Kubernetes gets a lot of flack for being overly complicated but what is being overlooked with that statement is all the things that kubernetes does for you.
If you can spin up kubernetes with cert-manager, external-dns, and an ingress controller like istio then you got a whole automated data center for your docker containers.
Thanks. Yeah I’m temped to try kubernetes because of what you mentioned. I really like that every part that I need (ingress controller, certs, etc) are considered part of the core service and are built in. Right now I just have to run that stuff like it’s own service and wire everything up by hand. I don’t think I mind the extra overhead of kubernetes either, I love to tinker with that sort of thing anyway!
I think I will try a couple of things though. Maybe find a set of services to deploy with each and compare the experiences.
Well the kubernetes API has all the necessary parts built in mostly, although sometimes you may want to install a custom resource which often comes with complex service installs.
But I think the biggest strength of kubernetes is all the foss projects that are available for it. Specifically external-dns, cert-manager, and istio. These are separate projects and will have to be installed after the cluster is up.
Caution, not all cloud providers support istio. I know that Google’s GKS doesn’t, they make you use their own fork of it
I would also recommend you avoid helm if possible as it obfuscates what the cluster is doing and might make learning harder. Try to just stick to using kubectl if possible.
I have heard good things about nomad too but I have yet to try it.
In my opinion trying to set up a highly available fault tolerant homelab adds a large amount of unnecessary complexity without an equivalent benefit. It’s good to have redundancy for essential services like DNS, but otherwise I think it’s better to focus on a robust backup and restore process so that if anything goes wrong you can just restore from a backup or start containers on another node.
I configure and deploy all my applications with Ansible roles. It can programmatically create config files, pass secrets, build or start containers, cycle containers automatically after config changes, basically everything you could need.
Sure it would be neat if services could fail over automatically but things only ever tend to break when I’m making changes anyway.

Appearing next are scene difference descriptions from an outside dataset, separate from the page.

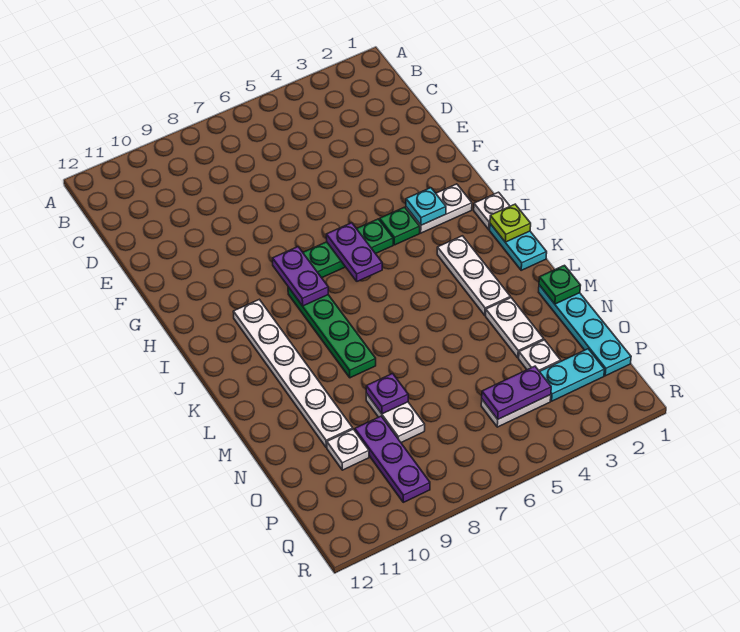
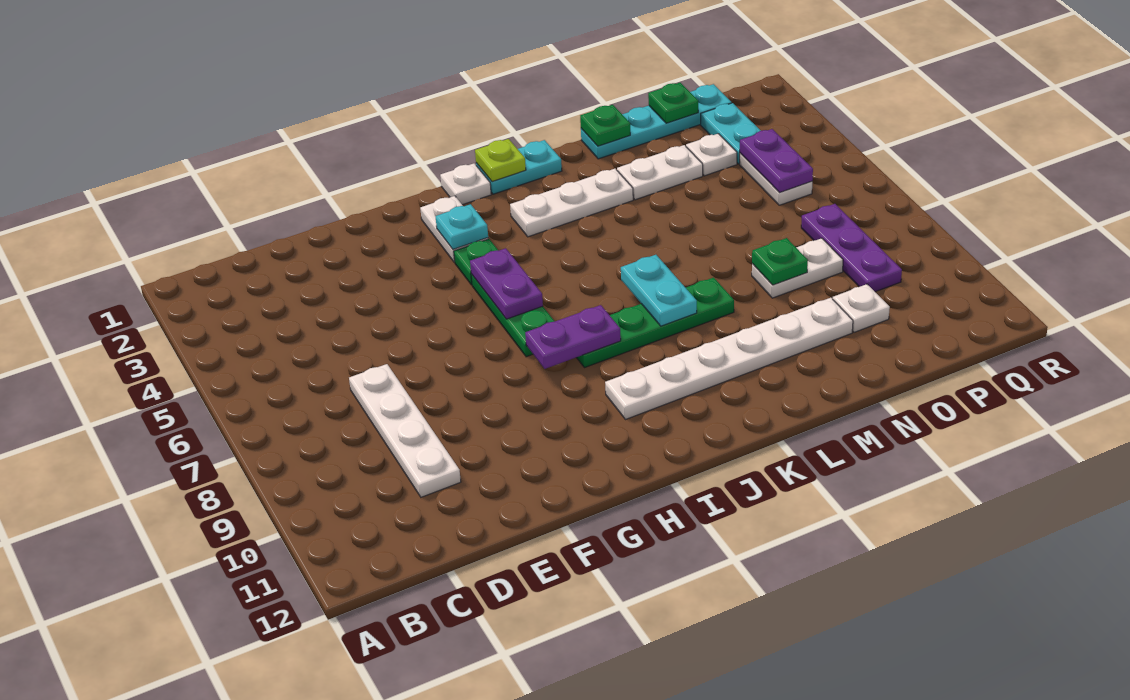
none -> white 1x4 plate [349,364,461,497]
purple 1x2 plate [326,223,382,281] -> purple 1x2 plate turned to [470,248,543,319]
none -> cyan 1x2 plate [621,255,697,326]
purple 1x1 plate [366,374,408,414] -> green 1x1 plate [752,238,808,285]
none -> green 1x1 plate [648,83,698,123]
purple 1x3 plate [355,416,430,502] -> purple 1x3 plate turned to [801,204,902,292]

This, I used to have a kubernetes setup but how much redudency can you really have at home. Do you have a generator? Multiple Internet lines?
The fact is most hardware is highly reliable. Having good backups to restore from is all you need and you gain a huge improvement in simplicity which adds reliability in and of itself.

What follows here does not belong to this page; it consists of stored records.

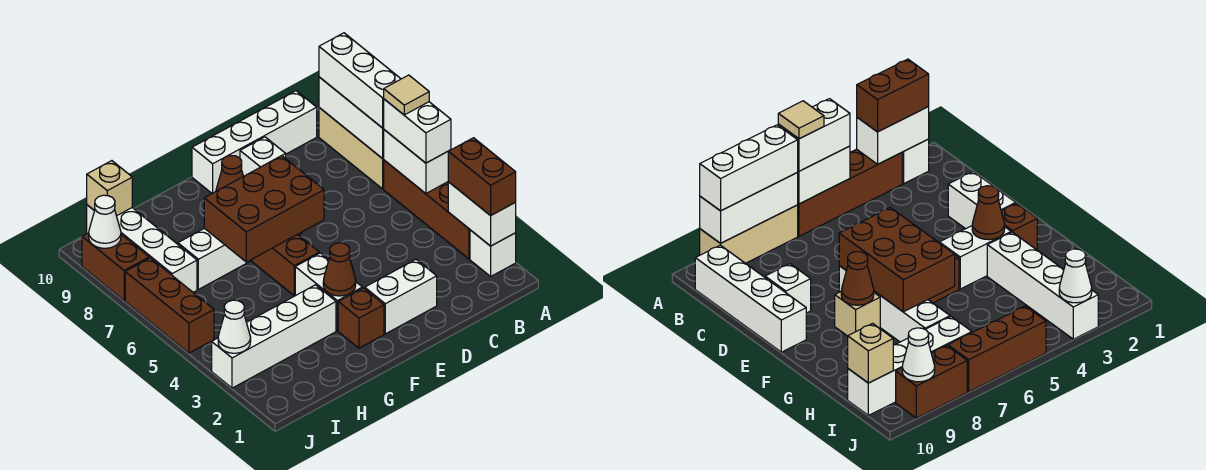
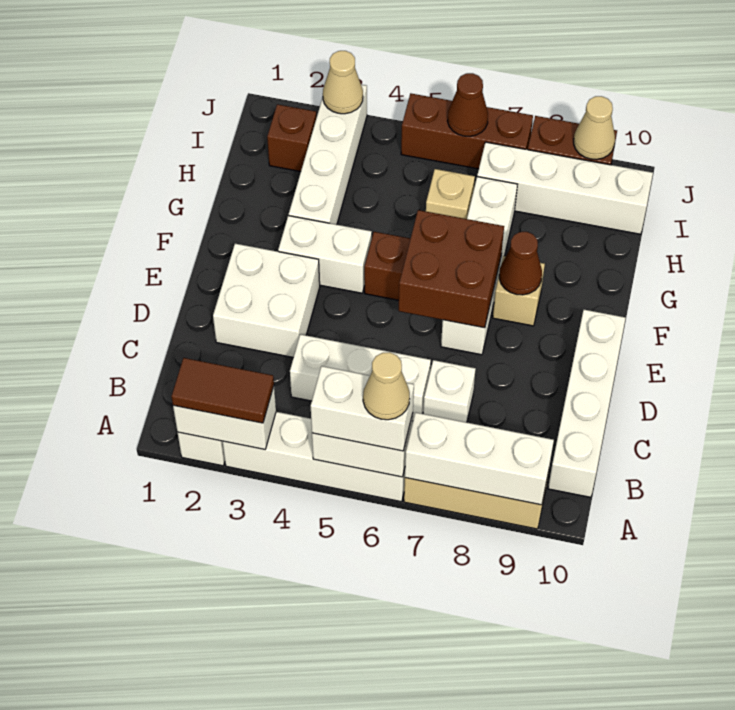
brown 1x2 brick [448,138,516,216] -> brown 1x2 tile [171,358,274,423]
brown 1x4 brick [384,160,470,259] -> white 1x4 brick [223,412,405,502]
tan 1x1 tile [384,75,429,115] -> tan 1x1 cone [363,352,410,420]
white 1x3 brick [319,33,401,128] -> white 1x3 brick moved to [290,334,431,419]
white 1x2 brick [365,260,437,334] -> white 2x2 brick [213,244,320,357]
white 1x1 brick [240,137,286,176] -> white 1x1 brick moved to [423,360,476,422]
brown 2x3 brick [204,156,324,262] -> brown 2x2 brick [399,210,504,328]
brown 1x1 brick [338,288,384,348] -> brown 1x1 brick moved to [267,104,317,172]
brown 1x1 cone [323,243,356,296] -> brown 1x1 cone moved to [447,73,488,136]
tan 1x1 brick [87,161,132,216] -> tan 1x1 brick moved to [426,169,475,219]
white 1x1 cone [218,300,251,353] -> tan 1x1 cone [323,51,363,114]
white 1x1 cone [89,195,121,248] -> tan 1x1 cone [574,96,615,159]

Yeah I guess that’s true, I do think the other part about having configs done programatically is a lot more important anyway. If things go down but all it takes to get it back is to re-run the configs from files then it’s not so bad
More importantly, if you do things programmatically you will still have the information how you did it last time the next time you need to move to a new major version of something which is particularly important in a home setting where you don’t do tasks like that often.
I would say that if you are going to host it at home then kubenetes is more complex. Bare metal kubernetes control plane management has some pitfalls. But if you were to use a cloud provider like linode or digital ocean and use their kubernetes service, then only real extra complexity is learning how to manage Kubernetes which is minimal.

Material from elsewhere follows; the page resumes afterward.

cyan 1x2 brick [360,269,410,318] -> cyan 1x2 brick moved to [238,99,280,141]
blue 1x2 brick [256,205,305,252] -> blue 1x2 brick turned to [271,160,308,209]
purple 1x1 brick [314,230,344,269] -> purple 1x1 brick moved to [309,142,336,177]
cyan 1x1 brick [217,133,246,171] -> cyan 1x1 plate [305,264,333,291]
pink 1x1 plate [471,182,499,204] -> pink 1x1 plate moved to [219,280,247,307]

There is a decent hardware investment needed to run kubernetes if you want it to be fully HA (which I would argue means it needs to be a minimum of 2 clusters of 3 nodes each on different continents) but you could run a single node cluster with autoscaling at a cloud provider if you don’t need HA. I will say it’s nice not to have to worry about a service failing periodically as it will just transfer to another node in a few seconds automatically.